■ Objetivo da tarefa
Copie do trecho fornecido tudo desde "Além disso, estou" até "quer minha humilhação.", sem alterar nenhuma palavra.

■ Trecho fornecido
Tudo é pela última vez

Outro sábado dentro de casa. Dessa vez, recebo a notícia de que uma amiga de longa data veio cantar na cidade. Vitória não é um roteiro muito comum para os meus amigos de São Paulo, então, esse evento já tem um diferencial. A notificação veio com um convite para ir ao teatro vê-la. Faz tempo que não saio de casa. Todo mundo sabe que a vida é feita de altos e baixos e, agora, estou numa das fases de baixa. Ser demitido abruptamente me trouxe a uma situação em que cada centavo conta. Essa tem sido a justificativa perfeita para me isolar ainda mais do mundo.

Além disso, estou com uma antipática e persistente sinusite. Ela vem nessas horas. Já notei que ela gosta de me pegar quando minha energia não anda lá das melhores. Sabe aquele personagem que, não contente em ver o herói derrubado, vai lá e ainda coloca a bota na cara dele? Essa é minha sinusite. Ela não quer minha derrota, quer minha humilhação.

Ninguém faria o esforço de sair nessas condições. Começo a escrever uma mensagem de cancelamento, justificando minha ausência pelo terrível mal-estar do dia. Quando escuto aquela história de que ninguém sofre como um homem gripado, rio e concordo. Não estou gripado, mas a regra se aplica.

No entanto, devo dizer: enquanto todas as perspectivas indicavam que em breve eu escreveria aquela mensagem triste de cancelamento, fui atravessado pelo pensamento “pode ser a última vez”.

Das consequências da demissão, a incerteza é a que mais está mudando minha perspectiva. É verdade que ninguém nunca sabe o que vai acontecer a seguir. Mas, nesse momento, eu não consigo nem ter a ilusão de que sei.

■ Material fornecido
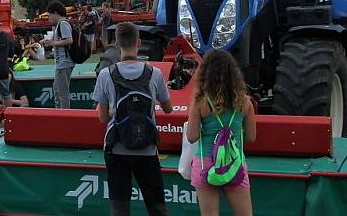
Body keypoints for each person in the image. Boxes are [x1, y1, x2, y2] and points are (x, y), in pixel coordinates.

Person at [94, 22, 173, 216]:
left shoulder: (106, 74)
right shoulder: (154, 73)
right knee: (156, 206)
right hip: (147, 149)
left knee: (119, 208)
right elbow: (169, 110)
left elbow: (103, 118)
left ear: (116, 43)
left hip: (116, 147)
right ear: (139, 42)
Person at [186, 50, 256, 216]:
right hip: (234, 164)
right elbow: (251, 138)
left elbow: (192, 137)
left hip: (205, 165)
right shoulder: (245, 103)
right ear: (234, 73)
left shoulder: (200, 102)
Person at [40, 0, 74, 108]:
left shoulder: (63, 24)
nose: (49, 17)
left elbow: (69, 40)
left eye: (50, 14)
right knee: (57, 90)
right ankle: (59, 112)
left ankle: (64, 115)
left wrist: (52, 43)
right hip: (62, 62)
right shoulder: (60, 24)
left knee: (62, 92)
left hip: (64, 62)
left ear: (55, 13)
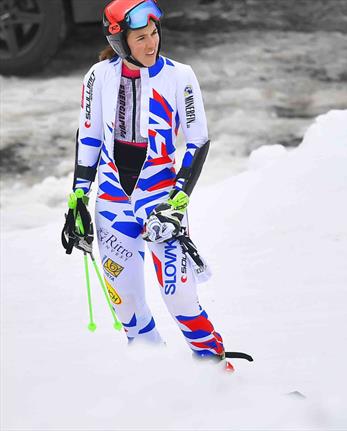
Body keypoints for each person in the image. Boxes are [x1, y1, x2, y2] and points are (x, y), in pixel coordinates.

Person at [62, 0, 226, 362]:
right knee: (128, 306)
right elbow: (88, 138)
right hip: (112, 201)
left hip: (160, 200)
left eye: (154, 34)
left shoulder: (180, 75)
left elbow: (197, 141)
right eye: (140, 38)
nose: (151, 44)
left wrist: (178, 199)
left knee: (181, 299)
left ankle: (217, 374)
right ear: (120, 43)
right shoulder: (98, 76)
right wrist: (77, 199)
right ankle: (155, 383)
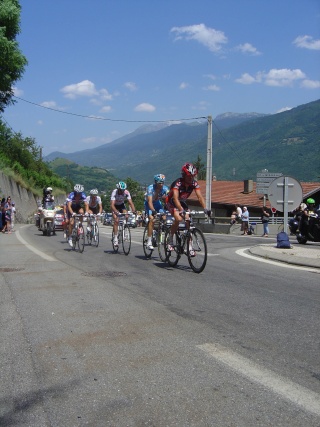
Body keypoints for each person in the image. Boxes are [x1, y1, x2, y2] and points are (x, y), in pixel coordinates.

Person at [166, 162, 210, 256]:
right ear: (184, 175)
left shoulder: (194, 183)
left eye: (192, 176)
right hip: (171, 202)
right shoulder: (178, 183)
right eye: (189, 176)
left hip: (182, 202)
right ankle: (170, 240)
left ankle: (189, 247)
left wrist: (205, 208)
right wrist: (181, 210)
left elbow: (200, 197)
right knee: (178, 218)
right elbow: (175, 198)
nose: (191, 178)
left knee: (188, 221)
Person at [144, 174, 169, 250]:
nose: (161, 184)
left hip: (158, 204)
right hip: (149, 204)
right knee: (152, 219)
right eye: (159, 183)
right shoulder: (150, 188)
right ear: (155, 182)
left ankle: (161, 231)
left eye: (163, 183)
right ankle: (149, 242)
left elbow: (169, 199)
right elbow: (150, 202)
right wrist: (153, 211)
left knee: (165, 217)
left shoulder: (165, 188)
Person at [110, 181, 136, 248]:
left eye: (123, 190)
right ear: (118, 189)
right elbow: (112, 205)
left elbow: (130, 202)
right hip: (115, 206)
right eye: (121, 190)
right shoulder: (114, 192)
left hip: (121, 205)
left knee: (126, 215)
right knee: (116, 220)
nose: (122, 191)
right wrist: (116, 211)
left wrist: (134, 210)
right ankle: (115, 238)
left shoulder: (126, 192)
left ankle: (124, 227)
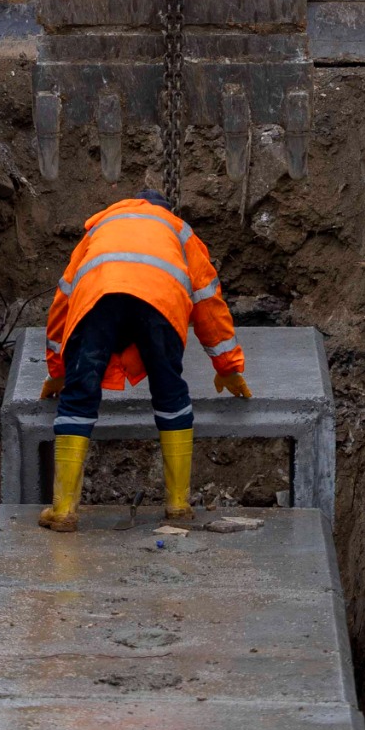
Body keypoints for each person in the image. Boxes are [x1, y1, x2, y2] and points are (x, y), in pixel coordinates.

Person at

■ Resposta escrita
Além disso, estou com uma antipática e persistente sinusite. Ela vem nessas horas. Já notei que ela gosta de me pegar quando minha energia não anda lá das melhores. Sabe aquele personagem que, não contente em ver o herói derrubado, vai lá e ainda coloca a bota na cara dele? Essa é minha sinusite. Ela não quer minha derrota, quer minha humilhação.